→ AIM OF THE EXERCISE
A faithful transcript of every entry is required; pictures do not belong in it.

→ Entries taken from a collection

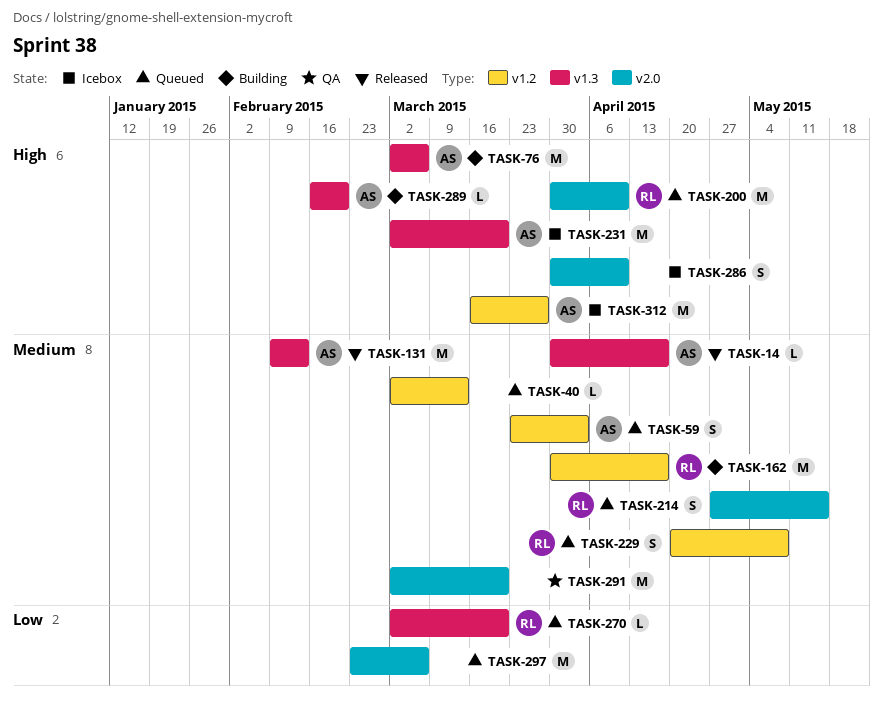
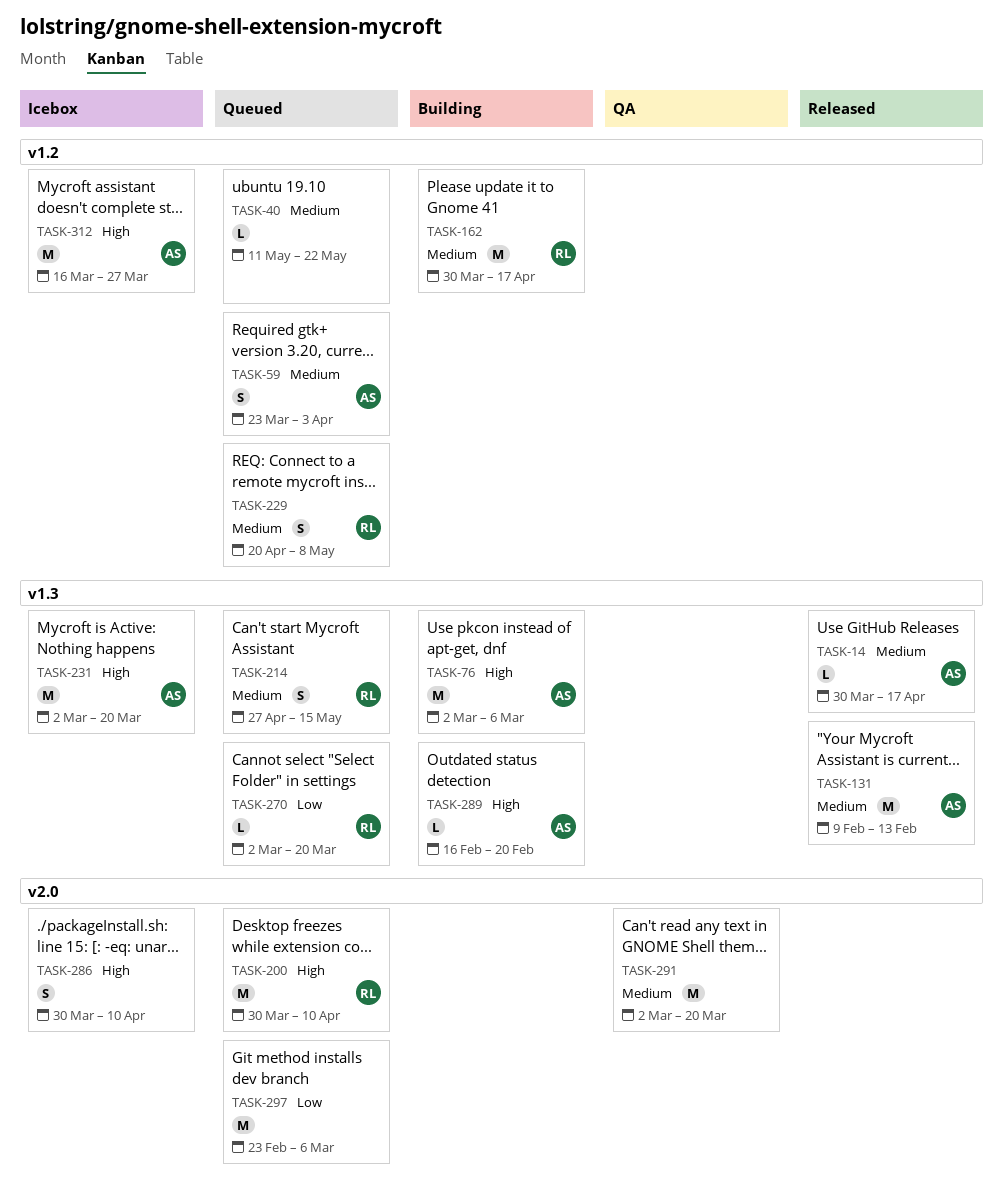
TASK-40, start: Mar 2 -> May 11
TASK-40, due: Mar 13 -> May 22
TASK-214, label: v2.0 -> v1.3

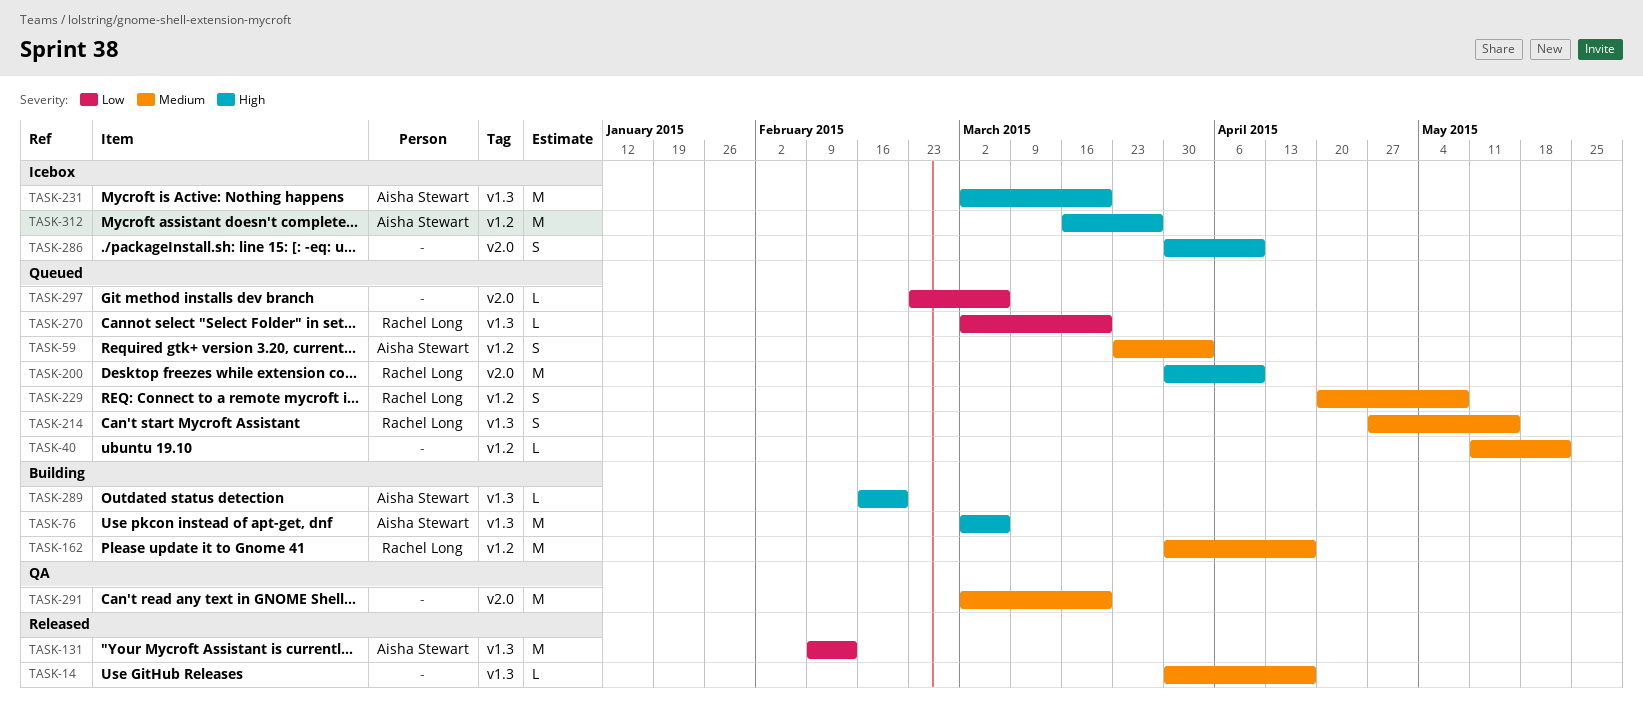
TASK-14, owner: Aisha Stewart -> none
TASK-131, priority: Medium -> Low
TASK-297, estimate: M -> L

→ RESPONSE TO THE TASK
TASK-40, start: Mar 2 -> May 11
TASK-40, due: Mar 13 -> May 22
TASK-214, label: v2.0 -> v1.3

TASK-14, owner: Aisha Stewart -> none
TASK-131, priority: Medium -> Low
TASK-297, estimate: M -> L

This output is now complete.